Humanity, no matter how forward looking and hopeful of the future of advancement, always feels or at least acts like it’s living at the end of history. We are good at visualizing the future but are rarely ever correct in our projections. The reason for this is that at our core, we all feel like this, right now, is the most advanced we can get. To us, innovation is a past tense conversation and we only pay lip service to what comes after. In simple terms, as far as we’re concerned, the future changes everything, nothing will be the same again, but it doesn’t cross anyone’s mind that tomorrow morning something new could disrupt the internet and make it a quaint idea. I bet you have a hard time imagining what technology could disrupt the internet without resorting to quasi-technological magic. The internet is the result of a technological evolutionary march, one that was by no means inevitable but may only be just another step and not the destination.
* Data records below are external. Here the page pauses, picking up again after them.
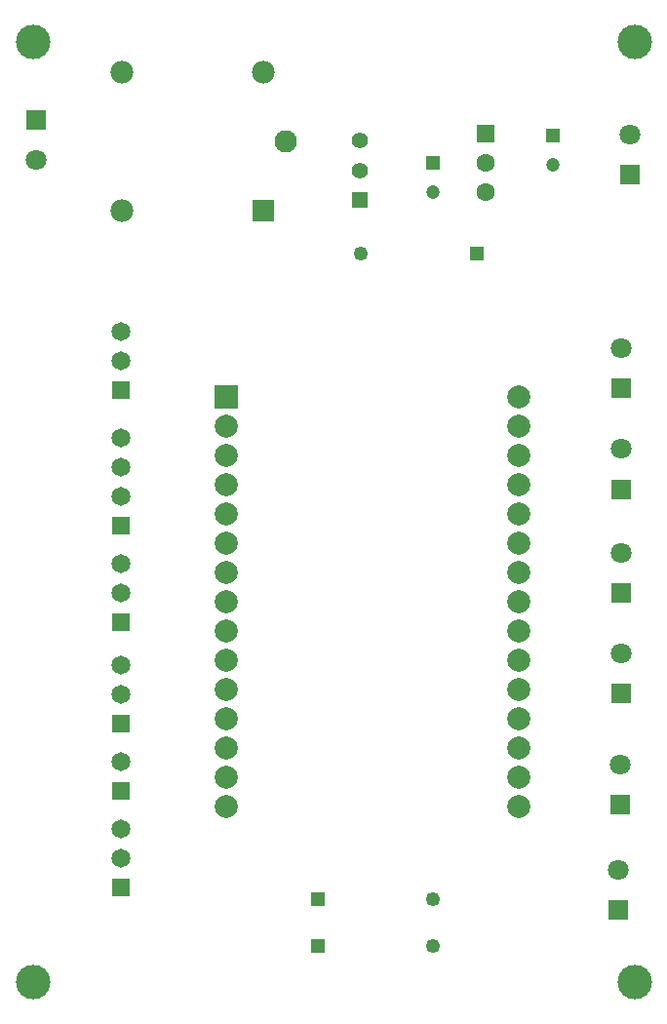
<source format=gbr>
%TF.GenerationSoftware,Altium Limited,Altium Designer,22.5.1 (42)*%
G04 Layer_Physical_Order=1*
G04 Layer_Color=255*
%FSLAX45Y45*%
%MOMM*%
%TF.SameCoordinates,0F5D3445-5268-4BF5-932C-448DE224A770*%
%TF.FilePolarity,Positive*%
%TF.FileFunction,Copper,L1,Top,Signal*%
%TF.Part,Single*%
G01*
G75*
%TA.AperFunction,WasherPad*%
%ADD10C,3.00000*%
%TA.AperFunction,ComponentPad*%
%ADD11C,1.80000*%
%ADD12R,1.80000X1.80000*%
%ADD13R,1.25000X1.25000*%
%ADD14C,1.25000*%
%ADD15R,1.98000X1.98000*%
%ADD16C,1.93500*%
%ADD17C,1.98000*%
%TA.AperFunction,ViaPad*%
%ADD18C,2.00000*%
%TA.AperFunction,ComponentPad*%
%ADD19C,2.00000*%
%ADD20R,1.20000X1.20000*%
%ADD21C,1.20000*%
%ADD22R,1.60000X1.60000*%
%ADD23C,1.60000*%
%ADD24R,1.65000X1.65000*%
%ADD25C,1.65000*%
%ADD26R,2.00000X2.00000*%
%ADD27C,1.40000*%
%ADD28R,1.40000X1.40000*%
D10*
X6172200Y3200400D02*
D03*
X11391900D02*
D03*
X6172200Y11366500D02*
D03*
X11391900D02*
D03*
D11*
X6194897Y10340599D02*
D03*
X11356501Y10563600D02*
D03*
X11252200Y4178300D02*
D03*
X11267603Y5089901D02*
D03*
X11277600Y7830302D02*
D03*
Y8709401D02*
D03*
Y6931401D02*
D03*
Y6057900D02*
D03*
D12*
X6194897Y10690601D02*
D03*
X11356501Y10213598D02*
D03*
X11252200Y3828298D02*
D03*
X11267603Y4739899D02*
D03*
X11277600Y7480300D02*
D03*
Y8359399D02*
D03*
Y6581399D02*
D03*
Y5707898D02*
D03*
D13*
X10020300Y9525000D02*
D03*
X8644001Y3517900D02*
D03*
Y3924300D02*
D03*
D14*
X9020300Y9525000D02*
D03*
X9643999Y3517900D02*
D03*
Y3924300D02*
D03*
D15*
X8166501Y9902901D02*
D03*
D16*
X8366501Y10502900D02*
D03*
D17*
X8166501Y11102899D02*
D03*
X6946499D02*
D03*
Y9902901D02*
D03*
D18*
X10388600Y5994400D02*
D03*
D19*
X10386202Y5742498D02*
D03*
X7846202Y8028498D02*
D03*
Y7774498D02*
D03*
Y7520498D02*
D03*
Y7266498D02*
D03*
Y7012498D02*
D03*
Y6758498D02*
D03*
Y6504498D02*
D03*
Y6250498D02*
D03*
Y5996498D02*
D03*
Y5742498D02*
D03*
Y5488498D02*
D03*
Y5234498D02*
D03*
Y4980498D02*
D03*
Y4726498D02*
D03*
X10386202Y8282498D02*
D03*
Y8028498D02*
D03*
Y7774498D02*
D03*
Y7520498D02*
D03*
Y7266498D02*
D03*
Y7012498D02*
D03*
Y6758498D02*
D03*
Y6504498D02*
D03*
Y6250498D02*
D03*
Y5488498D02*
D03*
Y5234498D02*
D03*
Y4980498D02*
D03*
Y4726498D02*
D03*
D20*
X10680700Y10553700D02*
D03*
X9639300Y10312400D02*
D03*
D21*
X10680700Y10299700D02*
D03*
X9639300Y10058400D02*
D03*
D22*
X10096500Y10566400D02*
D03*
D23*
Y10312400D02*
D03*
Y10058400D02*
D03*
D24*
X6931800Y4864100D02*
D03*
X6934200Y8343900D02*
D03*
X6931800Y4025900D02*
D03*
Y6324600D02*
D03*
Y5448300D02*
D03*
Y7162800D02*
D03*
D25*
Y5118100D02*
D03*
X6934200Y8851900D02*
D03*
Y8597900D02*
D03*
X6931800Y4533900D02*
D03*
Y4279900D02*
D03*
Y6832600D02*
D03*
Y6578600D02*
D03*
Y5956300D02*
D03*
Y5702300D02*
D03*
Y7924800D02*
D03*
Y7670800D02*
D03*
Y7416800D02*
D03*
D26*
X7846202Y8282498D02*
D03*
D27*
X9004300Y10248900D02*
D03*
Y10508899D02*
D03*
D28*
Y9988901D02*
D03*
%TF.MD5,fc2008769917b42e48725de62c379b77*%
M02*

</source>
This is my assertion: Facebook, Twitter and the internet did not spark this Egyptian or any other revolution. Furthermore, in the history of technological revolutions, the internet barely ranks as that revolutionary. There were others before and it’s a mistake to clump the mass of its adoption with its impact. This essay is a rebuke of the penny philosophers, the above mentioned Digital Anarchomatics. The internet is not the apex of revolutionary tools. Not only does it change nothing on a fundamental level, it has thus far had the smallest effect of other revolution, though in its defense, it hasn’t been around as long. The internet is to the way we operate now, what a pretty UI overlay is to Nokia’s Symbian operating system. It’s a pretty face or a fancy new look on something fairly shitty. That was a purposely bad analogy, I’m kidding around. The internet is a good thing and it is an advancement on something that has been immensely valuable and positive. I’m merely saying that changing the color scheme or appearance does nothing to change the fundamental nature of the thing beneath.
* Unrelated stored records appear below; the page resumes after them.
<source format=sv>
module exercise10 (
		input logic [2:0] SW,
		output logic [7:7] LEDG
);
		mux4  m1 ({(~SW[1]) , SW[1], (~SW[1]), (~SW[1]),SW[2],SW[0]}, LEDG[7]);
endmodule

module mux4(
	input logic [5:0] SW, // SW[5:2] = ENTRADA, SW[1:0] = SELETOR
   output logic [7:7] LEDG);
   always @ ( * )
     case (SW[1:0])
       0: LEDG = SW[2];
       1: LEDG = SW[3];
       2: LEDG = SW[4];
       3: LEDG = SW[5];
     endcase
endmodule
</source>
In the words of the brilliantly written Battlestar Galactica, all of this has happened before and will happen again. In fact, the Battlestar Galactica remake, for anyone on top of the premise, is the perfect analogy for what the internet is. I’m sorry my revolutionary brethren, there will always be need for government/governance and the internet will not change that. I’ll even go so far as to say you will demand governance and control and make it happen. In this case the revolutionary is the seed of the revolutions own destruction. The internet will and has changed the way we work, play, and govern, but you are sorely mistaken if you think it will undermine the power of existing authority and push governance out of the hands of governments. My final assertion is that the idea that nowadays every revolution is a social one is poppycock. Every revolution has always been a social one, that’s the nature of such things.